Inflation Data Supports Optimism as Consumers Adapt
The latest inflation data released Friday (Feb 13) point to a continued easing of price pressures, particularly in categories that define household necessity rather than discretionary spending, offering consumers incremental but tangible relief.
The Consumer Price Index (CPI) rose 2.4% year over year in January, with a monthly increase of 0.2% on a seasonally adjusted basis.
Excluding food, shelter and energy, prices increased 2.1% over the year. These figures reinforce a pattern that has gradually emerged over recent months: inflation remains present, yet its pace is increasingly restrained.
Essential Costs Show Signs of Stabilization
Prior PYMNTS Intelligence analysis had consistently underscored the disproportionate burden of essential expenses. Earlier research revealed that core categories such as housing, food and bills consumed the majority of income for large segments of households. As PYMNTS CEO Karen Webster observed in earlier reporting, consumers earning less than $50,000 annually were allocating significant slices of their paychecks just paying for food (25%), housing (37%) and monthly bills (13%). That framework captured the structural challenge consumers faced when inflation was accelerating most sharply in non-optional categories.
Against that backdrop, January’s CPI report suggests emerging stabilization in several critical areas. Energy prices declined 1.5% during the month and edged down 0.3% over the past year.
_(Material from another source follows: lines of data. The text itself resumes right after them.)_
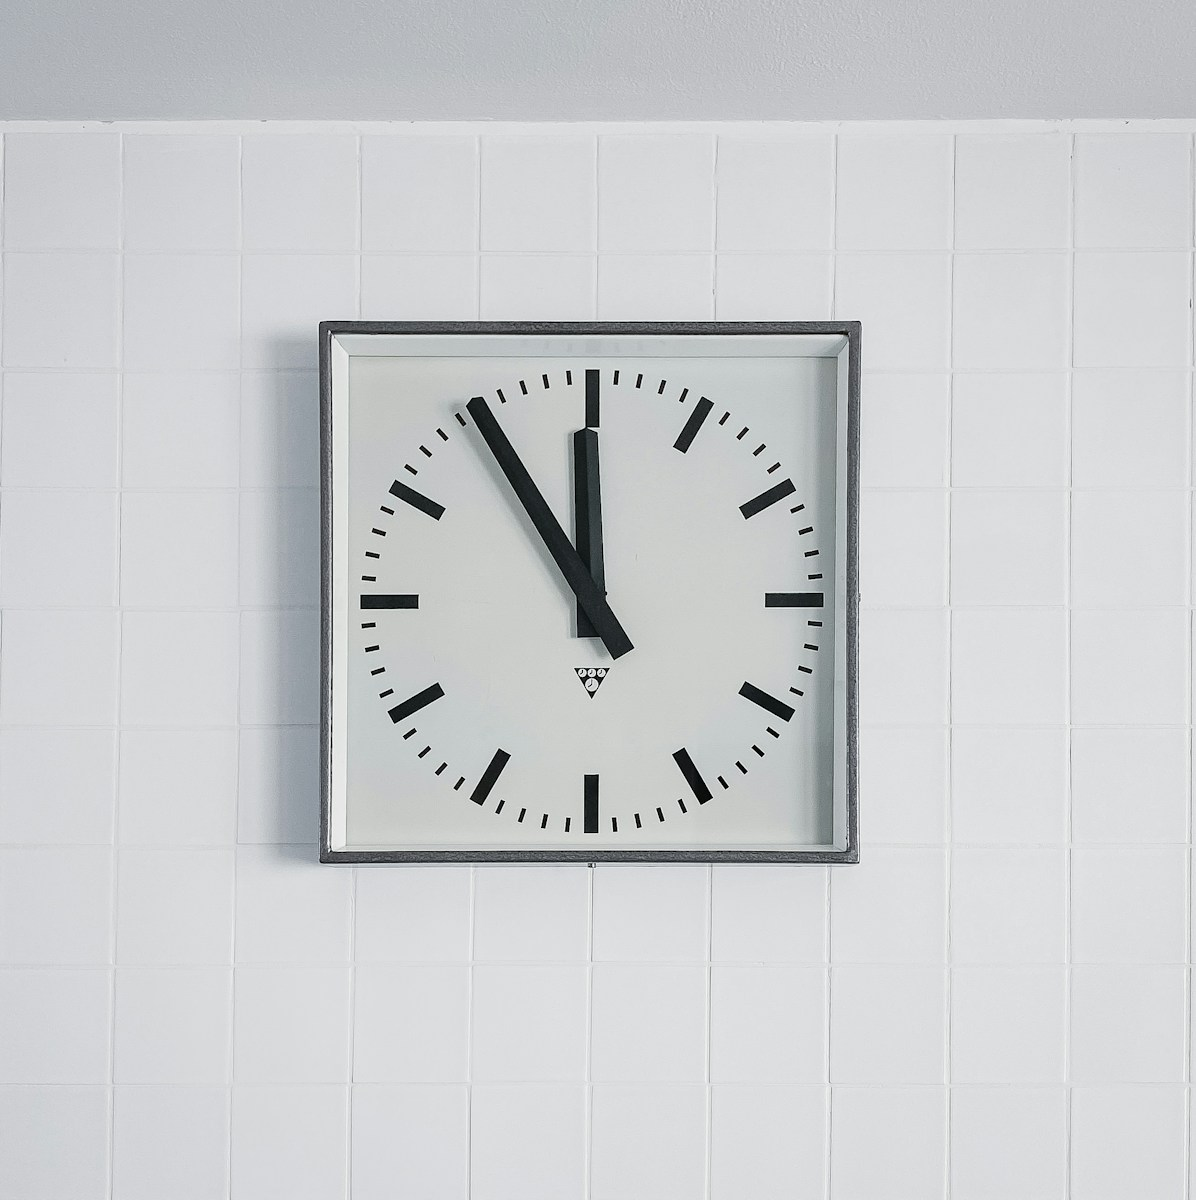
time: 11:54
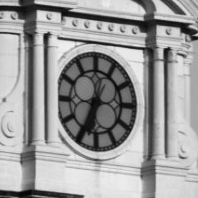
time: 12:34
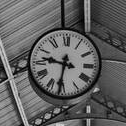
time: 9:31
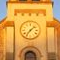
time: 7:07
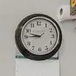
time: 9:44
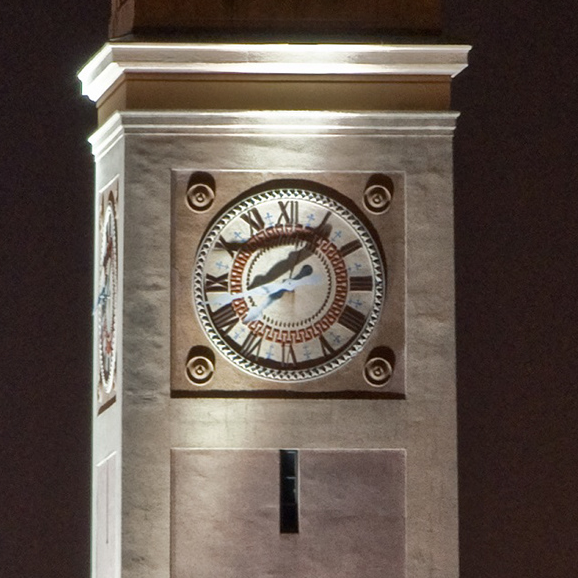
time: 8:07
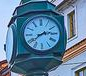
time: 2:38
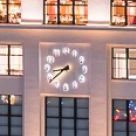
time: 8:38
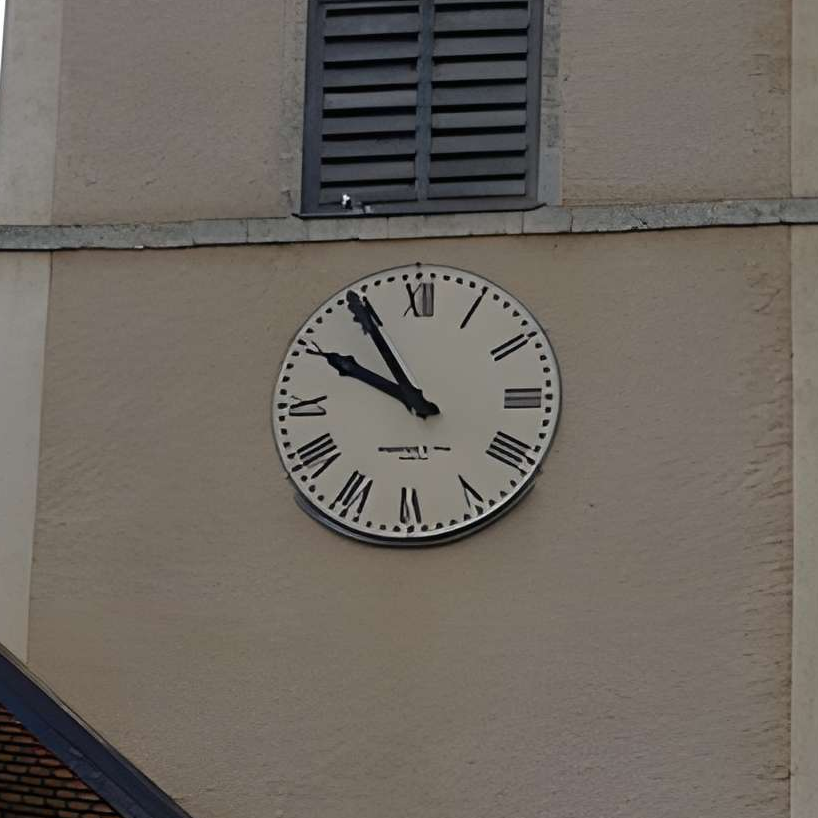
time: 9:54
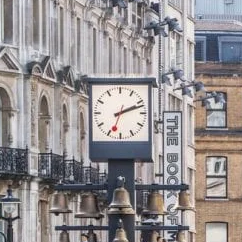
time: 2:12
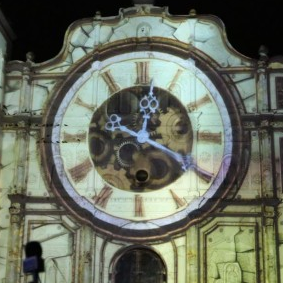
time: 12:19
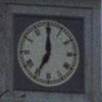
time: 7:00
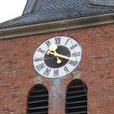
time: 10:18
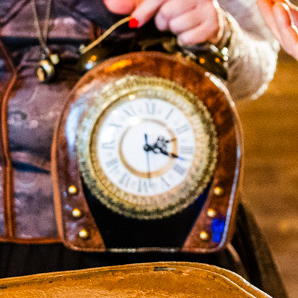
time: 2:18
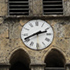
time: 2:41
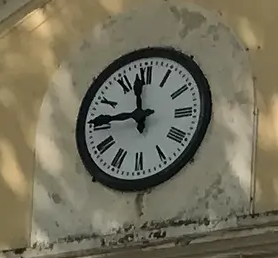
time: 11:45
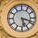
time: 5:18
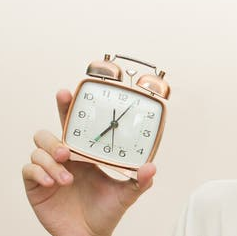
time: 7:04
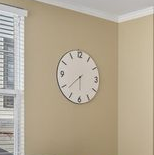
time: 5:38
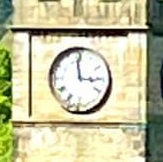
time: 2:58
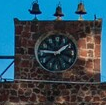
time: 1:46
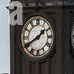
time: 1:40
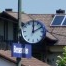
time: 2:00
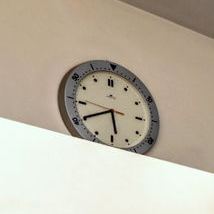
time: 5:40
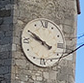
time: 9:50
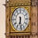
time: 6:28
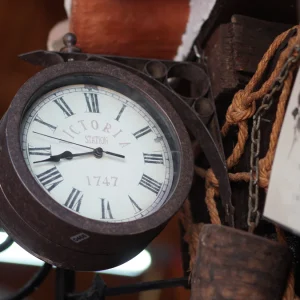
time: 8:42
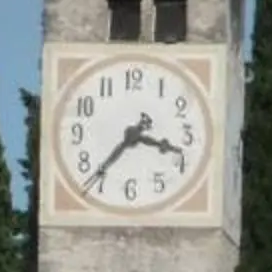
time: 3:36
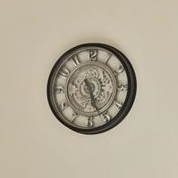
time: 5:26
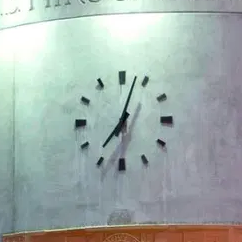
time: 7:03
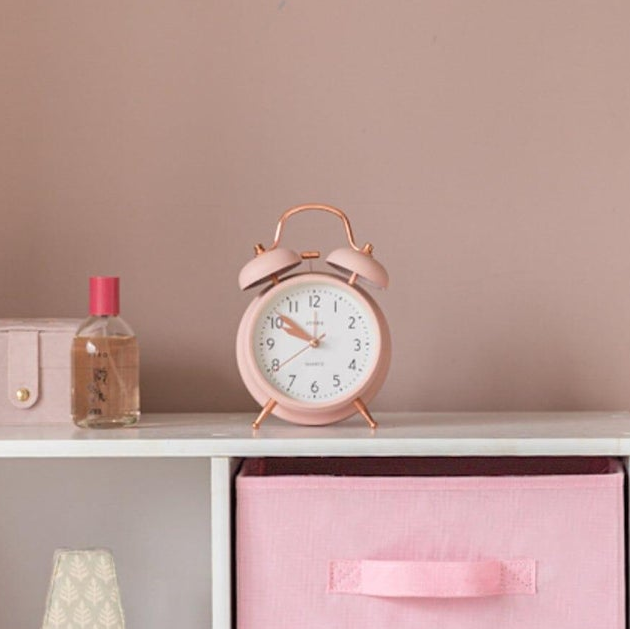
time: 9:51
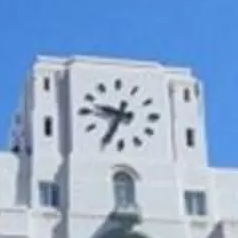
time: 9:34
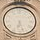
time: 6:27
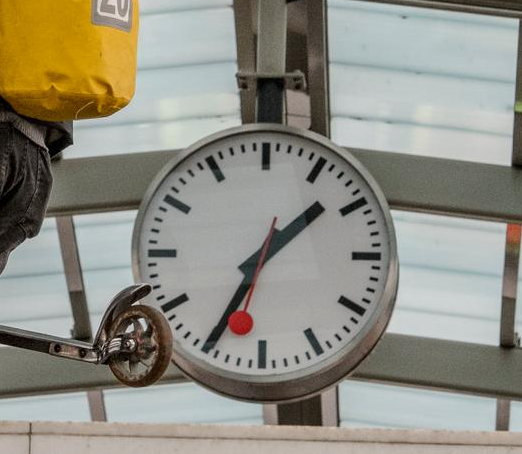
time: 1:34
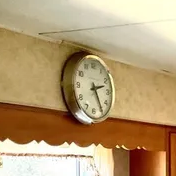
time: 2:24
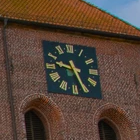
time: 9:26
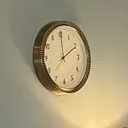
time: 2:00
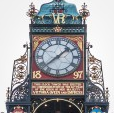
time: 1:38
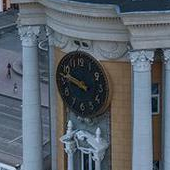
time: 9:47
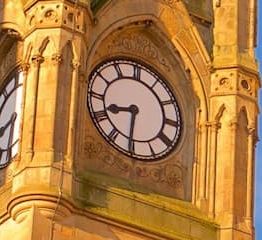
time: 8:30
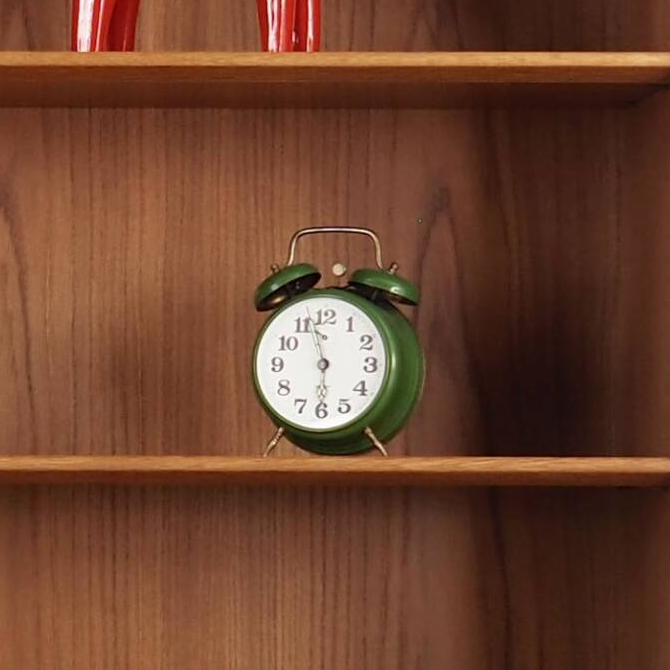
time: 5:57
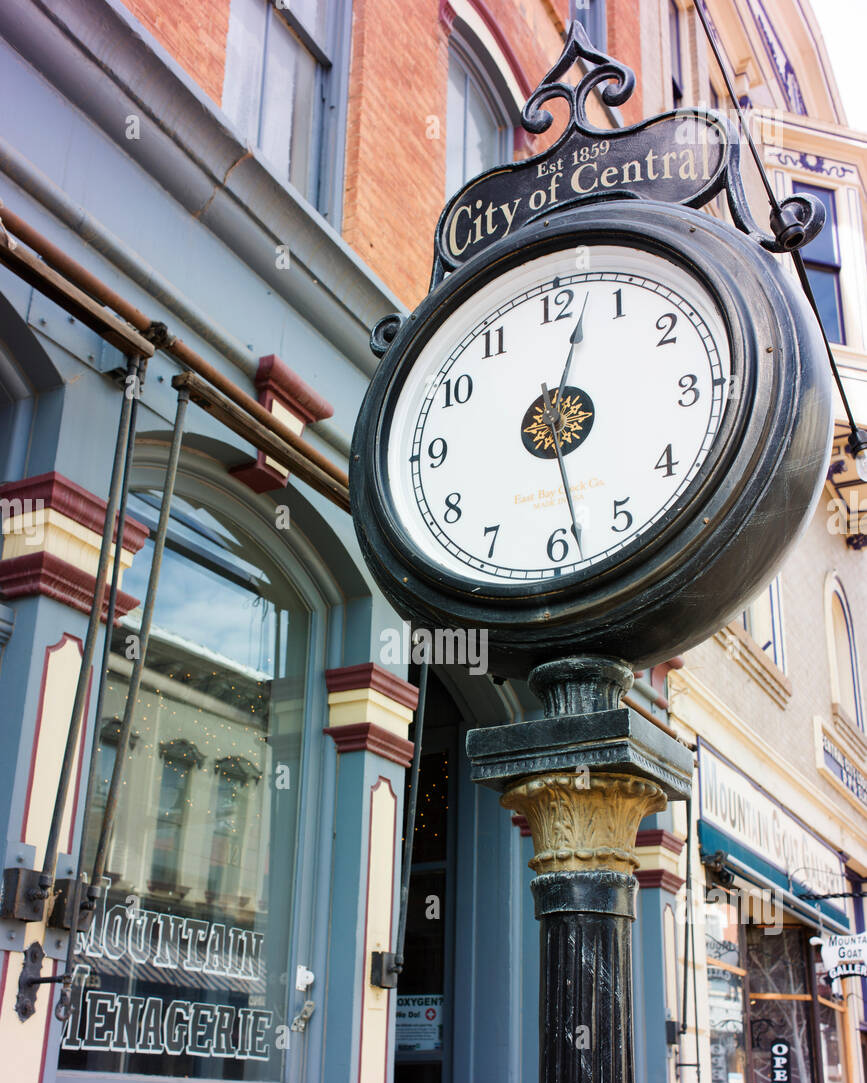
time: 12:28
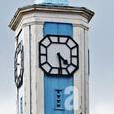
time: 4:28
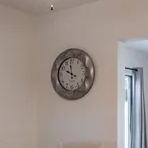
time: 9:57
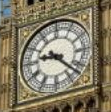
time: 9:22
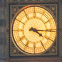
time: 4:15
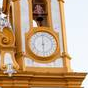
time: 6:00
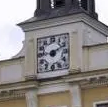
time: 9:10
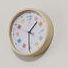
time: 1:30
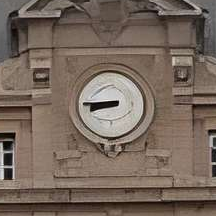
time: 8:46
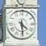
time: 4:29
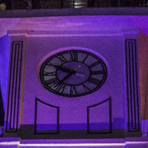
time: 9:36
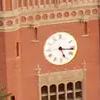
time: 5:16
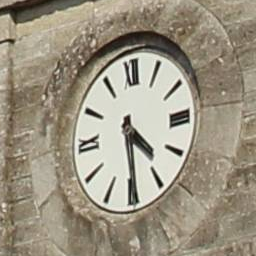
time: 4:29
While energy costs have historically been volatile, sustained moderation can have an outsized effect on household budgets given the role of transportation and utilities in essential spending.
Food prices, another cornerstone of household economics, showed comparatively modest movement. Food and beverages rose 0.2% in January and 2.8% year over year. Food at home increased 2.1% annually. Within grocery categories, fruits and vegetables rose 0.1% during the month, while egg prices declined 7%. These figures signal a degree of normalization after several years of pronounced food price volatility.
Shelter costs — long the dominant driver of inflation persistence — remain elevated but display slower monthly growth. Shelter prices rose 3% over the past year, increasing 0.2% in January. Rent of primary residence climbed 2.8% year over year, while owners’ equivalent rent increased 3.3%. Although these gains continue to exceed headline inflation, the absence of sharper acceleration suggests that housing-related pressures may be gradually easing rather than intensifying.
Inflation Remains Stubborn in Services
Inflation’s moderation is not uniform. Several service-oriented categories continue to register elevated price growth. Food away from home increased 4% over the past year, reinforcing the persistent cost pressures embedded within labor-intensive sectors. Medical care services rose 3.9% year over year, highlighting continued upward pressure in healthcare expenditures. Utility-piped gas prices also rose 3.7% in January.
These pockets of persistence underscore an important nuance in the inflation narrative. Goods-related inflation has shown clearer deceleration, while services inflation — often more closely tied to wages and structural cost dynamics — continues to exert pressure.
Consumers Deploy Financial Levers
In parallel with moderating inflation, PYMNTS Intelligence data suggest consumers are increasingly relying on flexible payment mechanisms to manage household cash flow. The Pay Later Ecosystem Report indicates that installment plans and buy now, pay later (BNPL) products are becoming embedded within everyday financial management rather than confined to episodic purchases.
The data show that 31% of consumers made purchases using credit card installment plans in the preceding three months, while 14% used BNPL. Among millennials and bridge millennials, adoption rates were notably higher, with 42% of bridge millennials utilizing installment structures.
Crucially, the research challenges simplified interpretations of pay-later usage. As the report notes, “the choice to pay interest isn’t necessarily a sign of financial stress.” Instead, installment mechanisms increasingly function as budgeting tools, enabling consumers to smooth expenses, align payments with income cycles and preserve liquidity.
A Measured but Constructive Outlook
Taken together, January’s inflation data and consumer finance trends suggest an environment defined less by acute disruption and more by gradual recalibration. Inflation has not disappeared, particularly within shelter and services. Yet the broader trajectory reflects moderation across essential categories that most directly shape household economics.
Consumers, for their part, continue to adapt. Through spending prioritization, credit utilization and installment structures, households are actively reorganizing financial behavior to accommodate a still-elevated price environment. Inflation dynamics are easing, but demand for flexibility, predictability and payment control remains firmly embedded within consumer expectations, and their daily practices.